Yıllar önce bir cinayete kurban giden ünlü gazeteci ve fikir adamı Kutlu Adalı cinayeti gündeme gelince, birden aklıma Soner Yalçın’ın şu kitabı geldi.
“GLADİO’NUN TÜRK TETİKÇİSİ.”
Soner Yalçın’ın bu kitabı, yer altı dünyasının hesaplaşmalarını, uyuşturucu yolculuğunu, perde arkasında kimlerin kimlerin yer aldığını ve bu bağlamda Kıbrıs’a uzanan çıkar yolculuğunu anlatır. Tabii ki bu kitapta bazı ünlü siyasetçilerin adı da bir “rümuz gibi” geçiyor.
Nedense bunca yıldan sonra Kutlu Adalı cinayeti yine gündeme geldi. Bu olayın içinde olan veya kenarında kıyısında olan kişiler bazı açıklamalar yaparak konuyu gündeme oturtunca, gerek Türkiye, gerekse Kıbrıs medyası, adeta mal bulmuş mağrubi gibi bu açıkalamalara sarıldılar.
Esasında medyanın işi bu... Yeni haberler, yeni gündem, yeni ilgi çekici yorumlar...
Herkesin hesaplaşması kendilerine... Ben şahsen şair ve yazar kimliği ile öldürülen Kutlu Adalı’ya üzüldüm ve hala üzülüyorum.
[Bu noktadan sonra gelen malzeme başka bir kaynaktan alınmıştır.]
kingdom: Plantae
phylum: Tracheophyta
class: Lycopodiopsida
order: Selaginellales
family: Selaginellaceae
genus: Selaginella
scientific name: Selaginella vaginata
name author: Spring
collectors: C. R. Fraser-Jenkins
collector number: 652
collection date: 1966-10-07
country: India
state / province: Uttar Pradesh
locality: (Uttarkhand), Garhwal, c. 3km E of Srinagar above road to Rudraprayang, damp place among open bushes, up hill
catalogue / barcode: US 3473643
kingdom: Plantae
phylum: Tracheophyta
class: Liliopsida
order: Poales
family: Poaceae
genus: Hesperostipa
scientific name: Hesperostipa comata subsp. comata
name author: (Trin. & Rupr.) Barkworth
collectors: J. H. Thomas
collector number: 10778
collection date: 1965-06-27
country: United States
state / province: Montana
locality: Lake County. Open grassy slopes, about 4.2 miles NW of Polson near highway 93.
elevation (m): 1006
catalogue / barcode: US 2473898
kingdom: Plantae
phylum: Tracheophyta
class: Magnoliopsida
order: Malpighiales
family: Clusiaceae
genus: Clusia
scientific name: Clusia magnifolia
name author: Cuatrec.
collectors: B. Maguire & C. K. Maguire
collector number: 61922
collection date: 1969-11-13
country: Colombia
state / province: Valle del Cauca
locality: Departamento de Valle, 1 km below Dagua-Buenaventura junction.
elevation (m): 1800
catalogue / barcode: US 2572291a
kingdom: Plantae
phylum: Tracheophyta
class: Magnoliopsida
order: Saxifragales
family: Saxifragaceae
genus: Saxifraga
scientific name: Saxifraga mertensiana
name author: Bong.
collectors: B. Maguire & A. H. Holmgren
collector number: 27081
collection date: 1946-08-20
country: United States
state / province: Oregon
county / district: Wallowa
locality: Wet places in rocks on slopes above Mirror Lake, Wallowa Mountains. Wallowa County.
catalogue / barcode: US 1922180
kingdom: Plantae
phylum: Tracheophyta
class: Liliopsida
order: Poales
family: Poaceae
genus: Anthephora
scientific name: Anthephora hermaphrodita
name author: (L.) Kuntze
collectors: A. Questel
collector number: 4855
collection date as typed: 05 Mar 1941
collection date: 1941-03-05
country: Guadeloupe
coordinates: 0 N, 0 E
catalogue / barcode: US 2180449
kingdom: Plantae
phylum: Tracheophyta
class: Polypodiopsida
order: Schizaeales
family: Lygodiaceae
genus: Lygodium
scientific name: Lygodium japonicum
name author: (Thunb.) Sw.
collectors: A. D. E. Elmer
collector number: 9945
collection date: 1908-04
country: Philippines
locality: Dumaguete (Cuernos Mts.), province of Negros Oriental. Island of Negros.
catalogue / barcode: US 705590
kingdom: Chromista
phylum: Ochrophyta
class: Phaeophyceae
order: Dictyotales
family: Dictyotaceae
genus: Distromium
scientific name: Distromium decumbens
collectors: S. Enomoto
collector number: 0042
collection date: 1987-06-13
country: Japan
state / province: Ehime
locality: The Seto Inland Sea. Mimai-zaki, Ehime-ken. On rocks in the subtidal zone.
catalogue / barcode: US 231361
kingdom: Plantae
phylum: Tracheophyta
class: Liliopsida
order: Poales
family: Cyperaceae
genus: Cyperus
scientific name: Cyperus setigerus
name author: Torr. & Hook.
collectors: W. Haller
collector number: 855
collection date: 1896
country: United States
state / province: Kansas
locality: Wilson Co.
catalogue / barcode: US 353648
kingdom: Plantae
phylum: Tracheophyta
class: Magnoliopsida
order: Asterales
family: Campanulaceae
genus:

Onunla sık sık sanat ve şiir üzerine buluşup yorumlar yapardık. O buluşmalarda onun bir özelliğini keşfetmiştim.
Rahmetlik Kutlu Adalı konuşmalarına hep argo katardı. Yapısında hep bu vardı ve bizler, sanatçı dostları onun bu halini hiç yadırgamazdık. Uzun yıllar KKTC Kurucu Cumhurbaşkanı Denktaş’ın da Özel Kalem görevlerinde bulunan Kutlu Adalı’nın bazı mektupları, Denktaş’ın Ankara hatıralarında vardır.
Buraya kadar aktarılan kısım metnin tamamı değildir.